--- EXERCISE AIM ---
In the records below, one line contains "Vendu par 1 pièce". Print that line and every line after it exactly, down to the final one.

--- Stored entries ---
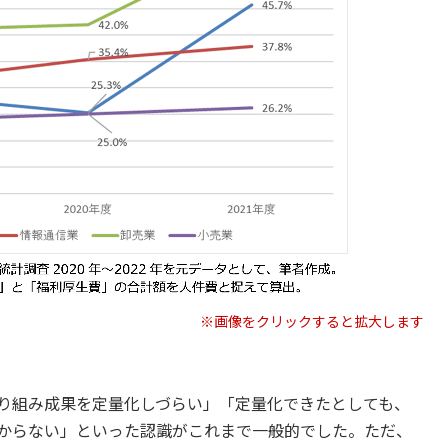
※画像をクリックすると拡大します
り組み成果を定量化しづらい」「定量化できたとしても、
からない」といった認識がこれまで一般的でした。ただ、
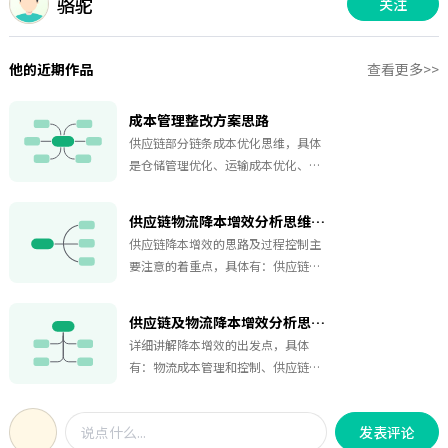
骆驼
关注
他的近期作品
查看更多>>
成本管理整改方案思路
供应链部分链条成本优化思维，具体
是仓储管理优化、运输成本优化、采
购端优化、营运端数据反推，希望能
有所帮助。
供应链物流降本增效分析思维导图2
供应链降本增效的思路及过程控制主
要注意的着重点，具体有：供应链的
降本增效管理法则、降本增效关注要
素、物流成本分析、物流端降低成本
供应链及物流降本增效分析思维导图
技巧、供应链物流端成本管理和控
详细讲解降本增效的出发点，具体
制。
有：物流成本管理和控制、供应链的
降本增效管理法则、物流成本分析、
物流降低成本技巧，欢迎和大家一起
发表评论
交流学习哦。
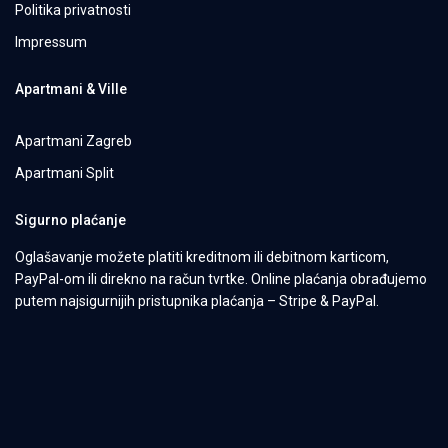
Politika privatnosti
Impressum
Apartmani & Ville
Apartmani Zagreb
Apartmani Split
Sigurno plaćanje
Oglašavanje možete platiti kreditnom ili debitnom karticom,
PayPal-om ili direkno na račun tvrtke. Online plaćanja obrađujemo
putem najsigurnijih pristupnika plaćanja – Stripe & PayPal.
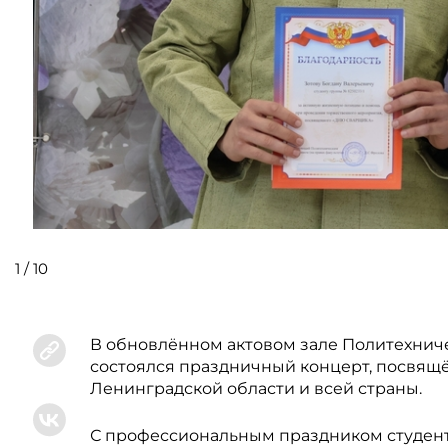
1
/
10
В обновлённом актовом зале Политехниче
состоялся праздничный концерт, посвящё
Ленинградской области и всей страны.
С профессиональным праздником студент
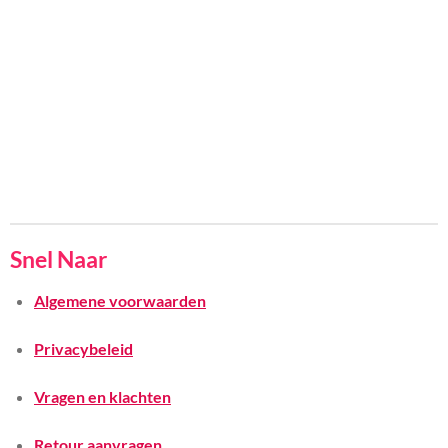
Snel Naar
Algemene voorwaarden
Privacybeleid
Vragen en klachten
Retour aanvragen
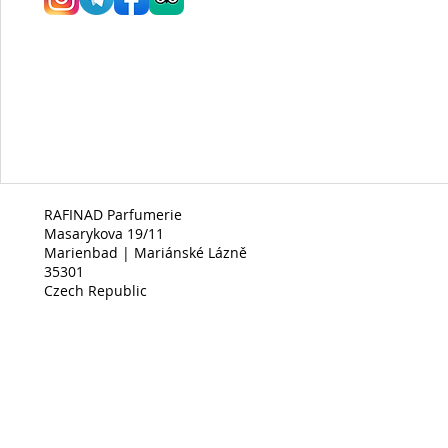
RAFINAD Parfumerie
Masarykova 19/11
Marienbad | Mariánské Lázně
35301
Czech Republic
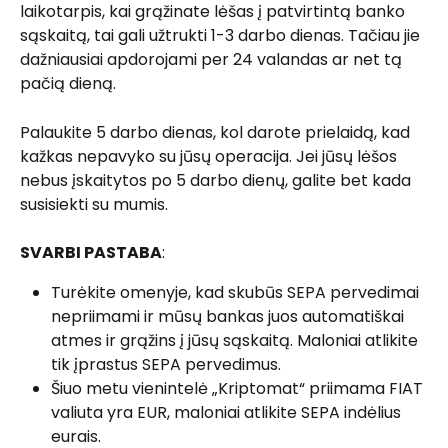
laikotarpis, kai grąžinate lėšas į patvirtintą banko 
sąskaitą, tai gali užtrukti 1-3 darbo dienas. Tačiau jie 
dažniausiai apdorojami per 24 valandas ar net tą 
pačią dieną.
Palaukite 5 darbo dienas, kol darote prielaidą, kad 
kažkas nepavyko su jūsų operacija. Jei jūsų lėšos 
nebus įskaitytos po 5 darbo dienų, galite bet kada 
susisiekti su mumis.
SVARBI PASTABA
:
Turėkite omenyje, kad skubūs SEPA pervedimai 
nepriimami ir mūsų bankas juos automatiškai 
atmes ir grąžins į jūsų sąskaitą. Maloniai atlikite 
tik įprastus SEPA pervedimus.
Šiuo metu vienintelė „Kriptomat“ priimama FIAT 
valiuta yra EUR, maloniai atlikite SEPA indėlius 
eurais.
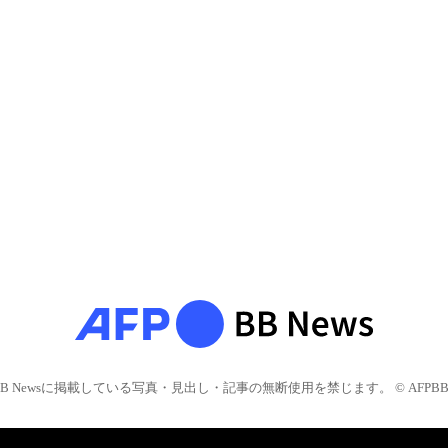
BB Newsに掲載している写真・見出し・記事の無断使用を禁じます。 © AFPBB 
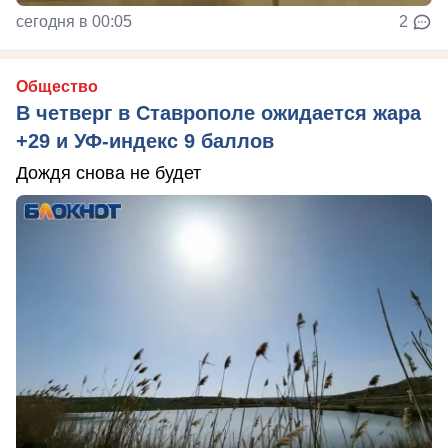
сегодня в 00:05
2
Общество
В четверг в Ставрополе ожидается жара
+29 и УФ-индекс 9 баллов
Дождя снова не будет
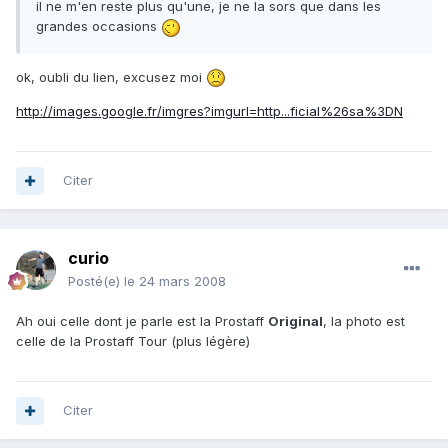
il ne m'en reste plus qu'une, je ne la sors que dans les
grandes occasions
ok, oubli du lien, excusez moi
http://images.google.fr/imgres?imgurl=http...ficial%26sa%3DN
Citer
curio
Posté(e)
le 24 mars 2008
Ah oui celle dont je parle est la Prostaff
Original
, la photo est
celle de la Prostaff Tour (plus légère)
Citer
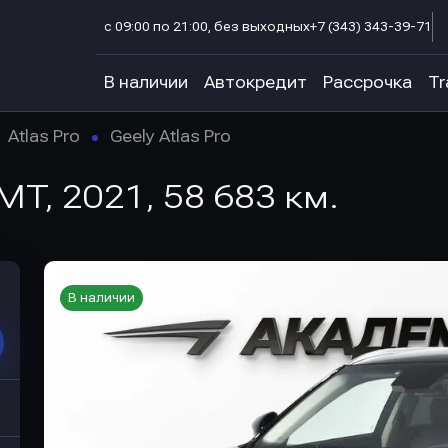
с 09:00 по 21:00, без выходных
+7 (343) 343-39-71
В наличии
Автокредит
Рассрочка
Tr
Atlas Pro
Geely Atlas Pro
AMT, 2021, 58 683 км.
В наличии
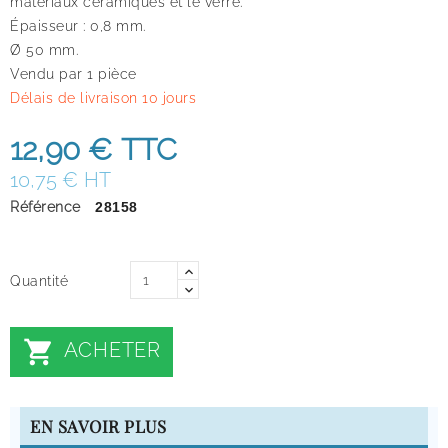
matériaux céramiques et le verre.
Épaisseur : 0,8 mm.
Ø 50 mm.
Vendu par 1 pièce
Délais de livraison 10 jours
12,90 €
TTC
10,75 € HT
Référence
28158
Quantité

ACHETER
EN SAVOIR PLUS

--- ANSWER AREA ---
Vendu par 1 pièce
Délais de livraison 10 jours
12,90 €
TTC
10,75 € HT
Référence
28158
Quantité

ACHETER
EN SAVOIR PLUS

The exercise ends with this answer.